Prompt
Working from the records beneath this line, reproduce each one exactly.

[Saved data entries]
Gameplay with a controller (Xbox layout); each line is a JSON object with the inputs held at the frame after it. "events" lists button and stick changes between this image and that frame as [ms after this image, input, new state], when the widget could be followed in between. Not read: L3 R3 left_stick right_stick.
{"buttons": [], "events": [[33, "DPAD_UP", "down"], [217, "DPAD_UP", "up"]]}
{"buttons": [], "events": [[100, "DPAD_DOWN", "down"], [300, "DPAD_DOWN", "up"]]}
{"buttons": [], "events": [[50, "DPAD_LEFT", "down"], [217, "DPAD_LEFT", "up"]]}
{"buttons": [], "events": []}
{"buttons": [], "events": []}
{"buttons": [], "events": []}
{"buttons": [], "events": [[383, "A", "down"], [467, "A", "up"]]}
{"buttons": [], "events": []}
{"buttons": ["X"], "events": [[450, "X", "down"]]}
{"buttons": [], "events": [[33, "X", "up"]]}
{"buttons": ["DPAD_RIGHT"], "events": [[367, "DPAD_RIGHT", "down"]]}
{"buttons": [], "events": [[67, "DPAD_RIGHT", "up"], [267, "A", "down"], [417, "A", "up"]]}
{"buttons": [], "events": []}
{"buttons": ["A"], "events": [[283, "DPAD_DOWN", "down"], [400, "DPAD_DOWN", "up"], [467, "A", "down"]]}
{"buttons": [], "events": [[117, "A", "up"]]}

Answer space
Gameplay with a controller (Xbox layout); each line is a JSON object with the inputs held at the frame after it. "events" lists button and stick changes between this image and that frame as [ms after this image, input, new state], when the widget could be followed in between. Not read: L3 R3 left_stick right_stick.
{"buttons": [], "events": [[33, "DPAD_UP", "down"], [217, "DPAD_UP", "up"]]}
{"buttons": [], "events": [[100, "DPAD_DOWN", "down"], [300, "DPAD_DOWN", "up"]]}
{"buttons": [], "events": [[50, "DPAD_LEFT", "down"], [217, "DPAD_LEFT", "up"]]}
{"buttons": [], "events": []}
{"buttons": [], "events": []}
{"buttons": [], "events": []}
{"buttons": [], "events": [[383, "A", "down"], [467, "A", "up"]]}
{"buttons": [], "events": []}
{"buttons": ["X"], "events": [[450, "X", "down"]]}
{"buttons": [], "events": [[33, "X", "up"]]}
{"buttons": ["DPAD_RIGHT"], "events": [[367, "DPAD_RIGHT", "down"]]}
{"buttons": [], "events": [[67, "DPAD_RIGHT", "up"], [267, "A", "down"], [417, "A", "up"]]}
{"buttons": [], "events": []}
{"buttons": ["A"], "events": [[283, "DPAD_DOWN", "down"], [400, "DPAD_DOWN", "up"], [467, "A", "down"]]}
{"buttons": [], "events": [[117, "A", "up"]]}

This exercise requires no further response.